Fracking can release a lot of other stuff, too, like t-butyl alcohol, arsenic, toluene and chloromethane, and if you’re unlucky enough to have an aquifer nearby, it can pump all this stuff right into your drinking water. (As a reminder to our friends in Anniston and Jacksonville, two cities that depend on the Talladega forest for their H2O, if you get methane gas in your water, don’t smoke when you’re doing the dishes.)
The gas industry insists that fracking is not just efficient, but safe. Pesky scientists suggest otherwise. Research from the State University of New York states that exposure effects from fracking potentially include “elevated risk for certain cancers” for humans and as much as eight tons of sediment per fractured well that’ll wind up in the local waterways to adversely affect the critters that live there. A biologist from Ithaca College has testified before the New York State Assembly that, with fracking, you get not only carcinogens floating into your ecosystem, but neurological poisons, radioactive elements and reproductive toxicants.
In 2011, the EPA bucked the gas industry’s assurances and determined that fracking can indeed pollute groundwater. Nevertheless, President Obama tacitly endorsed the process in his 2012 State of the Union speech, and lawmakers of both parties, perhaps beholden to lavish contributors, have been generally and unsurprisingly mute on the subject. (Last month the Interior Department issued a new rule mandating disclosure of the chemicals frackers pump into the ground, but, as a result of oil industry lobbyists’ influence, the despoilers won’t have to disclose anything until after all the drilling’s done. Thanks for the help, guys.)
Despite the tangible dangers fracking poses, only two states have banned it so far (New Jersey for one year and Vermont altogether). Given Alabama’s unblemished record in kowtowing to energy tycoons’ wishes, don’t look for us to be number three.
The hyperbolic rhetoric behind “drill, baby, drill” was always illogical. Must oil companies collapse like soufflés when they have no more product to wrest from the ground? Seems unlikely. People so used to multi-billion-dollar profits on their spreadsheets will surely find a way to create similar profits from non-dinosaur-based energy production, and if it’s renewable energy, so much the better.

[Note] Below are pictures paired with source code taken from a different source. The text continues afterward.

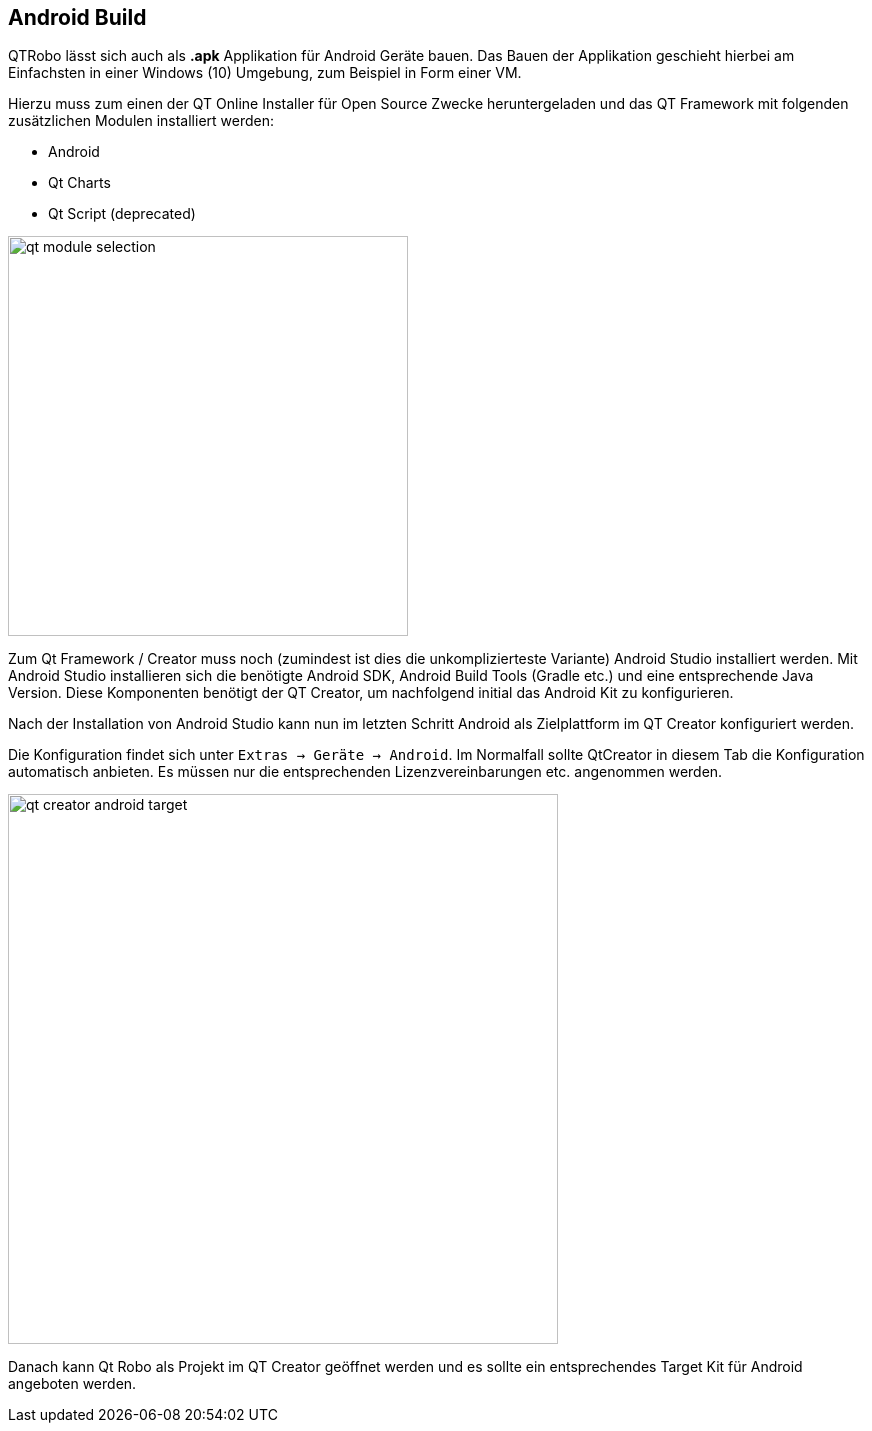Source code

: == Android Build
QTRobo lässt sich auch als *.apk* Applikation für Android Geräte bauen. Das Bauen der Applikation geschieht hierbei am Einfachsten in einer Windows (10) Umgebung, zum Beispiel in Form einer VM. 

Hierzu muss zum einen der QT Online Installer für Open Source Zwecke heruntergeladen und das QT Framework mit folgenden zusätzlichen Modulen installiert werden:

* Android
* Qt Charts
* Qt Script (deprecated)

image::qt_module_selection.png[width=400]

Zum Qt Framework / Creator muss noch (zumindest ist dies die unkomplizierteste Variante) Android Studio installiert werden. Mit Android Studio installieren sich die benötigte Android SDK, Android Build Tools (Gradle etc.) und eine entsprechende Java Version. Diese Komponenten benötigt der QT Creator, um nachfolgend initial das Android Kit zu konfigurieren.

Nach der Installation von Android Studio kann nun im letzten Schritt Android als Zielplattform im QT Creator konfiguriert werden.

Die Konfiguration findet sich unter `Extras -> Geräte -> Android`.
Im Normalfall sollte QtCreator in diesem Tab die Konfiguration automatisch anbieten. Es müssen nur die entsprechenden Lizenzvereinbarungen etc. angenommen werden. 

image::qt_creator_android_target.png[width=550]

Danach kann Qt Robo als Projekt im QT Creator geöffnet werden und es sollte ein entsprechendes Target Kit für Android angeboten werden. 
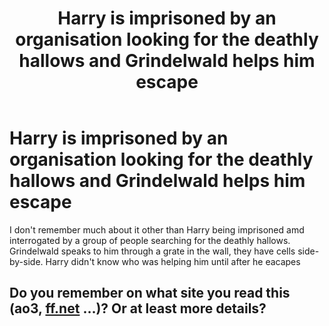#+TITLE: Harry is imprisoned by an organisation looking for the deathly hallows and Grindelwald helps him escape

* Harry is imprisoned by an organisation looking for the deathly hallows and Grindelwald helps him escape
:PROPERTIES:
:Author: jasoneill23
:Score: 19
:DateUnix: 1597649444.0
:DateShort: 2020-Aug-17
:FlairText: What's That Fic?
:END:
I don't remember much about it other than Harry being imprisoned amd interrogated by a group of people searching for the deathly hallows. Grindelwald speaks to him through a grate in the wall, they have cells side-by-side. Harry didn't know who was helping him until after he eacapes


** Do you remember on what site you read this (ao3, [[https://ff.net][ff.net]] ...)? Or at least more details?
:PROPERTIES:
:Author: Maya2198
:Score: 1
:DateUnix: 1598028463.0
:DateShort: 2020-Aug-21
:END:
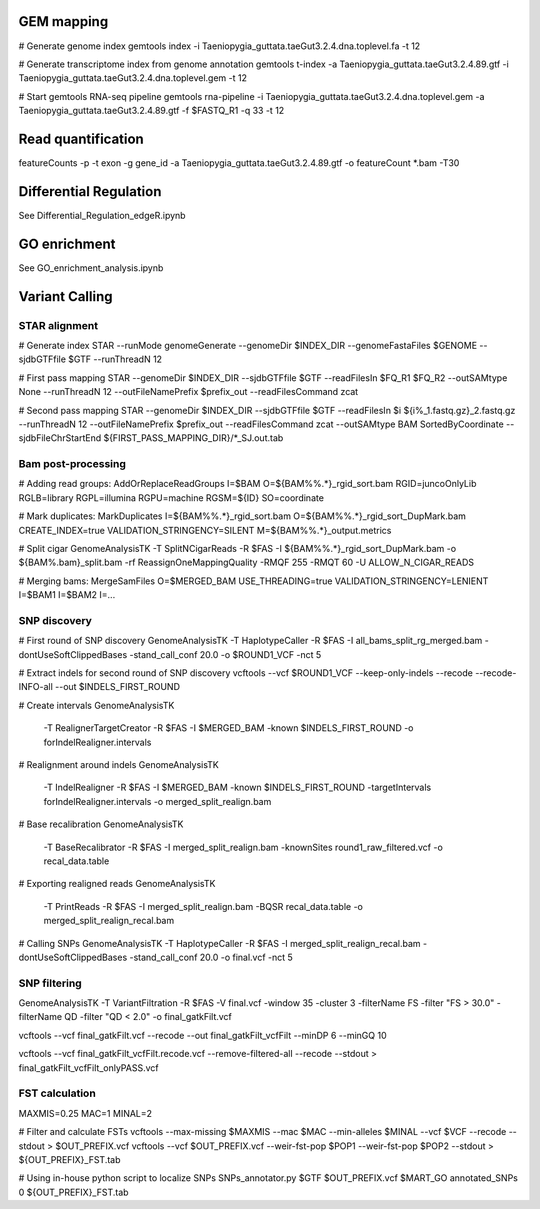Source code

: GEM mapping
===========

# Generate genome index
gemtools index -i Taeniopygia_guttata.taeGut3.2.4.dna.toplevel.fa -t 12

# Generate transcriptome index from genome annotation
gemtools t-index -a Taeniopygia_guttata.taeGut3.2.4.89.gtf -i Taeniopygia_guttata.taeGut3.2.4.dna.toplevel.gem -t 12

# Start gemtools RNA-seq pipeline
gemtools rna-pipeline -i Taeniopygia_guttata.taeGut3.2.4.dna.toplevel.gem -a Taeniopygia_guttata.taeGut3.2.4.89.gtf -f $FASTQ_R1 -q 33 -t 12

Read quantification
===================

featureCounts -p -t exon -g gene_id -a Taeniopygia_guttata.taeGut3.2.4.89.gtf -o featureCount *.bam -T30


Differential Regulation
=======================

See Differential_Regulation_edgeR.ipynb


GO enrichment
=============

See GO_enrichment_analysis.ipynb


Variant Calling
===============

STAR alignment
--------------

# Generate index
STAR --runMode genomeGenerate --genomeDir $INDEX_DIR --genomeFastaFiles $GENOME --sjdbGTFfile $GTF --runThreadN 12

# First pass mapping
STAR --genomeDir $INDEX_DIR --sjdbGTFfile $GTF --readFilesIn $FQ_R1 $FQ_R2 --outSAMtype None --runThreadN 12 --outFileNamePrefix $prefix_out --readFilesCommand zcat

# Second pass mapping
STAR --genomeDir $INDEX_DIR --sjdbGTFfile $GTF --readFilesIn $i ${i%_1.fastq.gz}_2.fastq.gz --runThreadN 12 --outFileNamePrefix $prefix_out --readFilesCommand zcat --outSAMtype BAM SortedByCoordinate --sjdbFileChrStartEnd ${FIRST_PASS_MAPPING_DIR}/*_SJ.out.tab

Bam post-processing
-------------------

# Adding read groups:
AddOrReplaceReadGroups I=$BAM O=${BAM%%.*}_rgid_sort.bam RGID=juncoOnlyLib RGLB=library RGPL=illumina RGPU=machine RGSM=${ID} SO=coordinate

# Mark duplicates:
MarkDuplicates I=${BAM%%.*}_rgid_sort.bam O=${BAM%%.*}_rgid_sort_DupMark.bam CREATE_INDEX=true VALIDATION_STRINGENCY=SILENT M=${BAM%%.*}_output.metrics

# Split cigar
GenomeAnalysisTK -T SplitNCigarReads -R $FAS -I ${BAM%%.*}_rgid_sort_DupMark.bam -o ${BAM%.bam}_split.bam -rf ReassignOneMappingQuality -RMQF 255 -RMQT 60 -U ALLOW_N_CIGAR_READS

# Merging bams:
MergeSamFiles O=$MERGED_BAM USE_THREADING=true VALIDATION_STRINGENCY=LENIENT I=$BAM1 I=$BAM2 I=...

SNP discovery
-------------

# First round of SNP discovery
GenomeAnalysisTK -T HaplotypeCaller -R $FAS -I all_bams_split_rg_merged.bam -dontUseSoftClippedBases -stand_call_conf 20.0 -o $ROUND1_VCF -nct 5

# Extract indels for second round of SNP discovery
vcftools --vcf $ROUND1_VCF --keep-only-indels --recode --recode-INFO-all --out $INDELS_FIRST_ROUND

# Create intervals
GenomeAnalysisTK \
   -T RealignerTargetCreator \
   -R $FAS \
   -I $MERGED_BAM \
   -known $INDELS_FIRST_ROUND \
   -o forIndelRealigner.intervals
    
# Realignment around indels
GenomeAnalysisTK \
    -T IndelRealigner \
    -R $FAS \
    -I $MERGED_BAM \
    -known $INDELS_FIRST_ROUND \
    -targetIntervals forIndelRealigner.intervals \
    -o merged_split_realign.bam

# Base recalibration
GenomeAnalysisTK \
    -T BaseRecalibrator \
    -R $FAS \
    -I merged_split_realign.bam \
    -knownSites round1_raw_filtered.vcf \
    -o recal_data.table

# Exporting realigned reads
GenomeAnalysisTK \
    -T PrintReads \
    -R $FAS \
    -I merged_split_realign.bam \
    -BQSR recal_data.table \
    -o merged_split_realign_recal.bam

# Calling SNPs
GenomeAnalysisTK -T HaplotypeCaller -R $FAS -I merged_split_realign_recal.bam -dontUseSoftClippedBases -stand_call_conf 20.0 -o final.vcf -nct 5


SNP filtering
-------------

GenomeAnalysisTK -T VariantFiltration -R $FAS -V final.vcf -window 35 -cluster 3 -filterName FS -filter "FS > 30.0" -filterName QD -filter "QD < 2.0" -o final_gatkFilt.vcf

vcftools --vcf final_gatkFilt.vcf --recode --out final_gatkFilt_vcfFilt --minDP 6 --minGQ 10

vcftools --vcf final_gatkFilt_vcfFilt.recode.vcf --remove-filtered-all --recode --stdout > final_gatkFilt_vcfFilt_onlyPASS.vcf


FST calculation
---------------

MAXMIS=0.25
MAC=1
MINAL=2

# Filter and calculate FSTs
vcftools --max-missing $MAXMIS --mac $MAC --min-alleles $MINAL --vcf $VCF --recode --stdout > $OUT_PREFIX.vcf
vcftools --vcf $OUT_PREFIX.vcf --weir-fst-pop $POP1 --weir-fst-pop $POP2 --stdout > ${OUT_PREFIX}_FST.tab

# Using in-house python script to localize SNPs
SNPs_annotator.py $GTF $OUT_PREFIX.vcf $MART_GO annotated_SNPs 0 ${OUT_PREFIX}_FST.tab
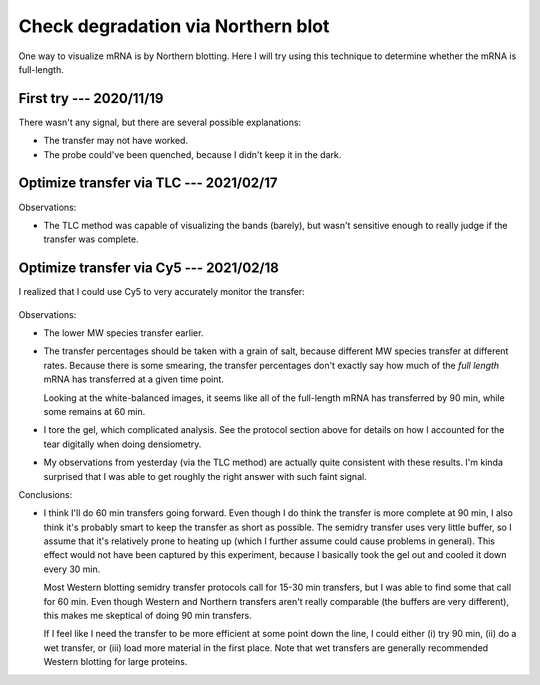 ***********************************
Check degradation via Northern blot
***********************************

One way to visualize mRNA is by Northern blotting.  Here I will try using this 
technique to determine whether the mRNA is full-length.

First try --- 2020/11/19
========================
.. protocol:: 20201119_optimize_crosslinking.txt

There wasn't any signal, but there are several possible explanations:

- The transfer may not have worked.

- The probe could've been quenched, because I didn't keep it in the dark.

Optimize transfer via TLC --- 2021/02/17
========================================
.. protocol:: 20210217_optimize_transfer.txt

.. datatable:: 20210217_optimize_transfer_notes.xlsx

Observations:

- The TLC method was capable of visualizing the bands (barely), but wasn't 
  sensitive enough to really judge if the transfer was complete.

Optimize transfer via Cy5 --- 2021/02/18
========================================
I realized that I could use Cy5 to very accurately monitor the transfer:

.. protocol:: 20210218_optimize_transfer.txt

  Because the gel tore, I wasn't able to directly compare the +/− transfer 
  bands to calculate what percentage of mRNA was transferred at each time 
  point.  To approximate this calculation, I took the following steps to 
  digitally "tear" the untorn band in the same way as the torn one.  This 
  should make the band intensities (roughly) comparable.

  - Open image in Gimp

  - Color > Auto > White Balance

    - To make the tear easier to see.

  - Select rectangle around tear, a bit wider than the band.

  - Switch to "select by color" tool, in "intersect" mode (Ctrl-Shift).

  - Select black color in rectangle; this is the tear.

  - Switch to "free select" tool, in "subtract" mode (Ctrl).

  - Remove any parts of the selection that aren't really part of the tear.

  - Make guide at right edge of selection

    - Note that the two bands aren't necessarily aligned, but this does help to 
      see how the tear should be positioned.

  - Copy the selection.

  - Undo the white-balance.

  - Paste the selection.

  - Drag selection so that it lines up about right with the untorn band.

  - Anchor.

  - Save as ``*_tear.tif``.

.. figure:: 20210218_optimize_transfer.svg

.. datatable:: 20210218_optimize_transfer.xlsx

  See caveats in protocol above; I had to manually account for a tear in the 
  gel.  These numbers should be considered qualitative.

Observations:

- The lower MW species transfer earlier.

- The transfer percentages should be taken with a grain of salt, because 
  different MW species transfer at different rates.  Because there is some 
  smearing, the transfer percentages don't exactly say how much of the *full 
  length* mRNA has transferred at a given time point.  

  Looking at the white-balanced images, it seems like all of the full-length 
  mRNA has transferred by 90 min, while some remains at 60 min.

- I tore the gel, which complicated analysis.  See the protocol section above 
  for details on how I accounted for the tear digitally when doing densiometry.

- My observations from yesterday (via the TLC method) are actually quite 
  consistent with these results.  I'm kinda surprised that I was able to get 
  roughly the right answer with such faint signal.

Conclusions:

- I think I'll do 60 min transfers going forward.  Even though I do think the 
  transfer is more complete at 90 min, I also think it's probably smart to keep 
  the transfer as short as possible.  The semidry transfer uses very little 
  buffer, so I assume that it's relatively prone to heating up (which I further 
  assume could cause problems in general).  This effect would not have been 
  captured by this experiment, because I basically took the gel out and cooled 
  it down every 30 min.  
  
  Most Western blotting semidry transfer protocols call for 15-30 min 
  transfers, but I was able to find some that call for 60 min.  Even though 
  Western and Northern transfers aren't really comparable (the buffers are very 
  different), this makes me skeptical of doing 90 min transfers.

  If I feel like I need the transfer to be more efficient at some point down 
  the line, I could either (i) try 90 min, (ii) do a wet transfer, or (iii) 
  load more material in the first place.  Note that wet transfers are generally 
  recommended Western blotting for large proteins.


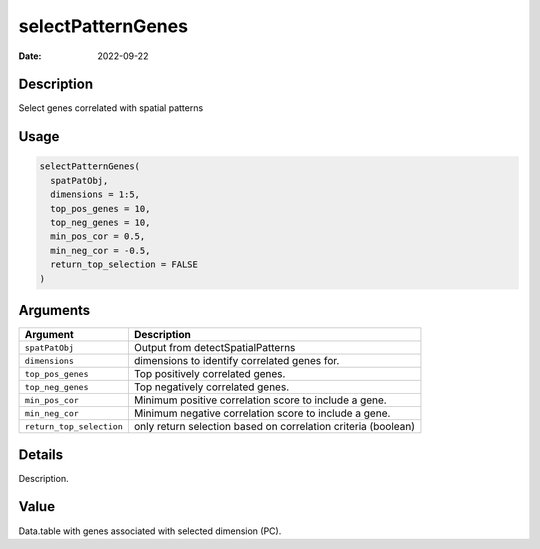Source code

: ==================
selectPatternGenes
==================

:Date: 2022-09-22

Description
===========

Select genes correlated with spatial patterns

Usage
=====

.. code:: r

   selectPatternGenes(
     spatPatObj,
     dimensions = 1:5,
     top_pos_genes = 10,
     top_neg_genes = 10,
     min_pos_cor = 0.5,
     min_neg_cor = -0.5,
     return_top_selection = FALSE
   )

Arguments
=========

+-------------------------------+--------------------------------------+
| Argument                      | Description                          |
+===============================+======================================+
| ``spatPatObj``                | Output from detectSpatialPatterns    |
+-------------------------------+--------------------------------------+
| ``dimensions``                | dimensions to identify correlated    |
|                               | genes for.                           |
+-------------------------------+--------------------------------------+
| ``top_pos_genes``             | Top positively correlated genes.     |
+-------------------------------+--------------------------------------+
| ``top_neg_genes``             | Top negatively correlated genes.     |
+-------------------------------+--------------------------------------+
| ``min_pos_cor``               | Minimum positive correlation score   |
|                               | to include a gene.                   |
+-------------------------------+--------------------------------------+
| ``min_neg_cor``               | Minimum negative correlation score   |
|                               | to include a gene.                   |
+-------------------------------+--------------------------------------+
| ``return_top_selection``      | only return selection based on       |
|                               | correlation criteria (boolean)       |
+-------------------------------+--------------------------------------+

Details
=======

Description.

Value
=====

Data.table with genes associated with selected dimension (PC).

Meanwhile, must we have oily fingers all over everything? Is it not reasonable that there might be acreage in Alabama other than a national forest atop a geological fault line where it might be feasible to extract petroleum? If, for example, Senators Sessions and Shelby are so dead set on free-market initiative, maybe some of their well-heeled buds might want to try their luck fracking some of the thousands of under-taxed acres of woodlands on hunting plantations they own throughout the state.
Michael Brune, executive director of the Sierra Club (an environmental group recently revealed to have taken $25 million in donations from Chesapeake Energy, one of the biggest fracking companies in the nation), made an astute comment last week: “Instead of rushing to see how quickly we can extract natural gas, we should be focusing on how to be sure we are using less, and safeguarding our health and environment….”
Meanwhile, on Flag Day, June 14, the highest bidder may win the right to despoil our public lands for the sake of private profits. As little Johnny Mellencamp used to sing, Ain’t that America something to see?